**Data block**:
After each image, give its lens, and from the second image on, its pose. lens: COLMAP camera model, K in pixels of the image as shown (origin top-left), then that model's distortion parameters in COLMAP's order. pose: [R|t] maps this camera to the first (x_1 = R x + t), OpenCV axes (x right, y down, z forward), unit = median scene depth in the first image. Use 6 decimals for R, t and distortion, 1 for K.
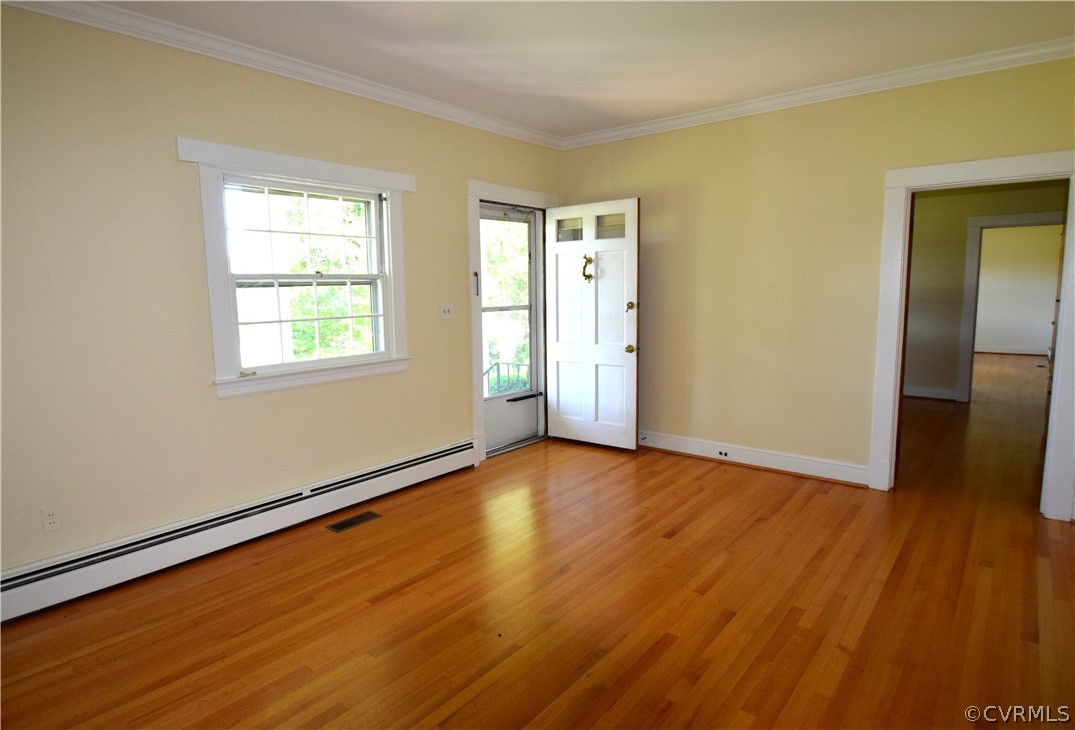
lens RADIAL K [[616.3, 0, 537.5], [0, 616.3, 365.0], [0, 0, 1]] dist [-0.000388, -0.000142]
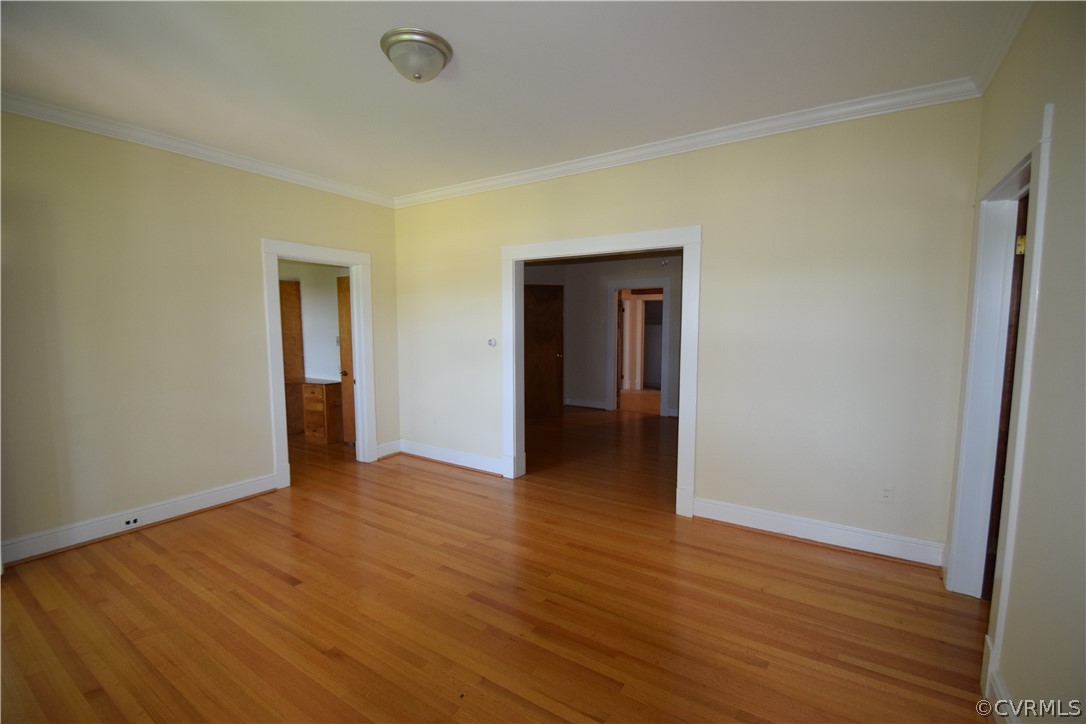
lens RADIAL K [[485.1, 0, 543.0], [0, 485.1, 362.0], [0, 0, 1]] dist [0.033690, -0.000176]
pose [[-0.096882, -0.065905, 0.993111, -0.201545], [0.131202, 0.988252, 0.078381, -0.024951], [-0.986610, 0.137892, -0.087097, 0.229526]]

**What is required**:
Repeat the data word for word. Images are not part of the copy.

**Response area**:
After each image, give its lens, and from the second image on, its pose. lens: COLMAP camera model, K in pixels of the image as shown (origin top-left), then that model's distortion parameters in COLMAP's order. pose: [R|t] maps this camera to the first (x_1 = R x + t), OpenCV axes (x right, y down, z forward), unit = median scene depth in the first image. Use 6 decimals for R, t and distortion, 1 for K.
lens RADIAL K [[616.3, 0, 537.5], [0, 616.3, 365.0], [0, 0, 1]] dist [-0.000388, -0.000142]
lens RADIAL K [[485.1, 0, 543.0], [0, 485.1, 362.0], [0, 0, 1]] dist [0.033690, -0.000176]
pose [[-0.096882, -0.065905, 0.993111, -0.201545], [0.131202, 0.988252, 0.078381, -0.024951], [-0.986610, 0.137892, -0.087097, 0.229526]]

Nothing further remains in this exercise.